Even by today’s standards, it seems remarkable that all of this innovation could be enabled by a sphere that measured roughly a yard in diameter and weighed about 170 lbs. (Photo 1). "Television was transmitted at the time by microwave towers—beaming the signals from point to point," notes Bell Labs Archivist Ed Eckert. "On land they worked great (and some are still in use today); however, they needed to have a clear line-of-site to transmit. This was incredibly problematic when trying to cross the Atlantic Ocean—some 3500 miles….
1. Pictured is the completed Telstar I satellite.
"A Bell Labs scientist named John Pierce, who was engaged in research around microwave technology, became interested in making a microwave signal bounce," Eckert continues. "In 1960, he tested this theory by using a mylar weather balloon into orbit and bouncing a signal off of it. It was a weak signal, but it worked and the underpinning of what would become Telstar was set into motion. In two years, this went from a theory to a working satellite."
Telstar I was launched on top of a NASA Thor-Delta rocket (Photo 2). It was then placed in an elliptical orbit some 30,000 miles above the Earth’s equator. Between Europe and the US, it had a maximum transmission time of 20 minutes per pass. Once it was in orbit on July 10, the world’s first transatlantic television signal was beamed via Telstar from an earth station in Andover, ME, to a twin station in Pleumeur-Bodou, France (Photo 3). A signal was also received at a sister station in Goonhilly Downs, England.
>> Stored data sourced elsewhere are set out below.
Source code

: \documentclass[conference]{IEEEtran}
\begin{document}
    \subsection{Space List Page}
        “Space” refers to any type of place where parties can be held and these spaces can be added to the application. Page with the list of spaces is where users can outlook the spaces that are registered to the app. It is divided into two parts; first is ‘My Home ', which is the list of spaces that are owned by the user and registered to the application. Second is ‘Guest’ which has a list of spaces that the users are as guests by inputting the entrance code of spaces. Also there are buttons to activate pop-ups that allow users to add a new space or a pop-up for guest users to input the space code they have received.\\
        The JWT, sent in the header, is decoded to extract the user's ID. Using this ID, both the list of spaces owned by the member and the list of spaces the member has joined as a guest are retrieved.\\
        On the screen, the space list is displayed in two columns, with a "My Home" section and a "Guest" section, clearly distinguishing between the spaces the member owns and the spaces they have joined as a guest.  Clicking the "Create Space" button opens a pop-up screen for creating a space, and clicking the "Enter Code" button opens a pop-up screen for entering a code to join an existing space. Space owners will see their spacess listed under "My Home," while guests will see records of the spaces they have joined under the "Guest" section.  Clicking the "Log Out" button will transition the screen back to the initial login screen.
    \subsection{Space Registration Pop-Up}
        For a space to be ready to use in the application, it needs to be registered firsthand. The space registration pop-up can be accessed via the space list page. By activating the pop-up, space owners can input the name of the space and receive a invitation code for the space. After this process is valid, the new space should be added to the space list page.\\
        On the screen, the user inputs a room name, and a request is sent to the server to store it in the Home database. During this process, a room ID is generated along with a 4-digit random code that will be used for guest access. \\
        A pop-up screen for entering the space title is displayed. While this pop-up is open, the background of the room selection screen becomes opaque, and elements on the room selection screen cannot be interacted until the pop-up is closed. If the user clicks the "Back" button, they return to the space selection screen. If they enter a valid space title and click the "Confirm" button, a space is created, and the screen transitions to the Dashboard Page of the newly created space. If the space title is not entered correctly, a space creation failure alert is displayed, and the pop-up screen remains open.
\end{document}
2. Here, Telstar is mounted to the top of the rocket.
3. Shown is an aerial view of the French Ground Station, Pleumeur-Bodou, in Brittany, France. It was built specifically for the Telstar experiment.
Last month, the 50th anniversary of this communication also was celebrated under the Radome of Pleumeur-Bodou, states Thierry Evanno, Alcatel-Lucent’s Site Director of Lannion, Public Affairs France. Today, that radome is classified as a historic monument and is part of the "Cité des télécoms" museum. During this event, Evanno says, a live satellite transmission was established between Cité des télécoms and the Smithsonian National Air and Space Museum in Washington, DC. Telstar 1 went out of service on February 21, 1963. Yet subsequent Telstar satellites have taken its place including Telstar 18, which launched in 2008.